Give back the full data, retyped precisely.

(Beginning of PROVIDED DATA)

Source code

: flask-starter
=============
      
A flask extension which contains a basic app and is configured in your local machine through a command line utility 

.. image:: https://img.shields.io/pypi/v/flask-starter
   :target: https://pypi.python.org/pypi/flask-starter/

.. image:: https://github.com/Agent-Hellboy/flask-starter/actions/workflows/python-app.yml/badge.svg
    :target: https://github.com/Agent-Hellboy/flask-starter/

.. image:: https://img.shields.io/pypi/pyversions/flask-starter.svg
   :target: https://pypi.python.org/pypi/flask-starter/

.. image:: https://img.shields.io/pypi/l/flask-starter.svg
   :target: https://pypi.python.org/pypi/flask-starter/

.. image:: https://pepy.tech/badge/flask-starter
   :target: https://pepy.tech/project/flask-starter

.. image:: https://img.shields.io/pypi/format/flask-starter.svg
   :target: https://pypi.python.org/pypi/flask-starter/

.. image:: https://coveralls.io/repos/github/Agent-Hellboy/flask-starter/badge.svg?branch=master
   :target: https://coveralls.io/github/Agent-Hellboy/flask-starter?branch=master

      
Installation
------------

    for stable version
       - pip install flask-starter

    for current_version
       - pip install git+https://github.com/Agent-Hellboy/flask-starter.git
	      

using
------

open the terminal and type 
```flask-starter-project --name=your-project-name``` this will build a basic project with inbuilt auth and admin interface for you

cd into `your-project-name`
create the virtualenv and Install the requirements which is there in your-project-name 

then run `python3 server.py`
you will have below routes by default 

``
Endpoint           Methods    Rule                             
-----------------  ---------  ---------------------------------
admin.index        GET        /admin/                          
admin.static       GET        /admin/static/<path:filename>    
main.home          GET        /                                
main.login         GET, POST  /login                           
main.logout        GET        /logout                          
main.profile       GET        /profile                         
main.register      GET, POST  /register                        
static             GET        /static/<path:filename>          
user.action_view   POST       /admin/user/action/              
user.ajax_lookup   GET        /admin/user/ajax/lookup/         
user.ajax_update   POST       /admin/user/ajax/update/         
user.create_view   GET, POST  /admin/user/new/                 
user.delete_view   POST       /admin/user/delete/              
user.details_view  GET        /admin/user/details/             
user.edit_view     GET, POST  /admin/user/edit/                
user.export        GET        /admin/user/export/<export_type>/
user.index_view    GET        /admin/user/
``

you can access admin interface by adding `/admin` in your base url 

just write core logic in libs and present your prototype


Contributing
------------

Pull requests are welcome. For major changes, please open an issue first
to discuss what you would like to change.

(End of PROVIDED DATA)

#### SOLVED EXERCISE:
Source code

: flask-starter
=============
      
A flask extension which contains a basic app and is configured in your local machine through a command line utility 

.. image:: https://img.shields.io/pypi/v/flask-starter
   :target: https://pypi.python.org/pypi/flask-starter/

.. image:: https://github.com/Agent-Hellboy/flask-starter/actions/workflows/python-app.yml/badge.svg
    :target: https://github.com/Agent-Hellboy/flask-starter/

.. image:: https://img.shields.io/pypi/pyversions/flask-starter.svg
   :target: https://pypi.python.org/pypi/flask-starter/

.. image:: https://img.shields.io/pypi/l/flask-starter.svg
   :target: https://pypi.python.org/pypi/flask-starter/

.. image:: https://pepy.tech/badge/flask-starter
   :target: https://pepy.tech/project/flask-starter

.. image:: https://img.shields.io/pypi/format/flask-starter.svg
   :target: https://pypi.python.org/pypi/flask-starter/

.. image:: https://coveralls.io/repos/github/Agent-Hellboy/flask-starter/badge.svg?branch=master
   :target: https://coveralls.io/github/Agent-Hellboy/flask-starter?branch=master

      
Installation
------------

    for stable version
       - pip install flask-starter

    for current_version
       - pip install git+https://github.com/Agent-Hellboy/flask-starter.git
	      

using
------

open the terminal and type 
```flask-starter-project --name=your-project-name``` this will build a basic project with inbuilt auth and admin interface for you

cd into `your-project-name`
create the virtualenv and Install the requirements which is there in your-project-name 

then run `python3 server.py`
you will have below routes by default 

``
Endpoint           Methods    Rule                             
-----------------  ---------  ---------------------------------
admin.index        GET        /admin/                          
admin.static       GET        /admin/static/<path:filename>    
main.home          GET        /                                
main.login         GET, POST  /login                           
main.logout        GET        /logout                          
main.profile       GET        /profile                         
main.register      GET, POST  /register                        
static             GET        /static/<path:filename>          
user.action_view   POST       /admin/user/action/              
user.ajax_lookup   GET        /admin/user/ajax/lookup/         
user.ajax_update   POST       /admin/user/ajax/update/         
user.create_view   GET, POST  /admin/user/new/                 
user.delete_view   POST       /admin/user/delete/              
user.details_view  GET        /admin/user/details/             
user.edit_view     GET, POST  /admin/user/edit/                
user.export        GET        /admin/user/export/<export_type>/
user.index_view    GET        /admin/user/
``

you can access admin interface by adding `/admin` in your base url 

just write core logic in libs and present your prototype


Contributing
------------

Pull requests are welcome. For major changes, please open an issue first
to discuss what you would like to change.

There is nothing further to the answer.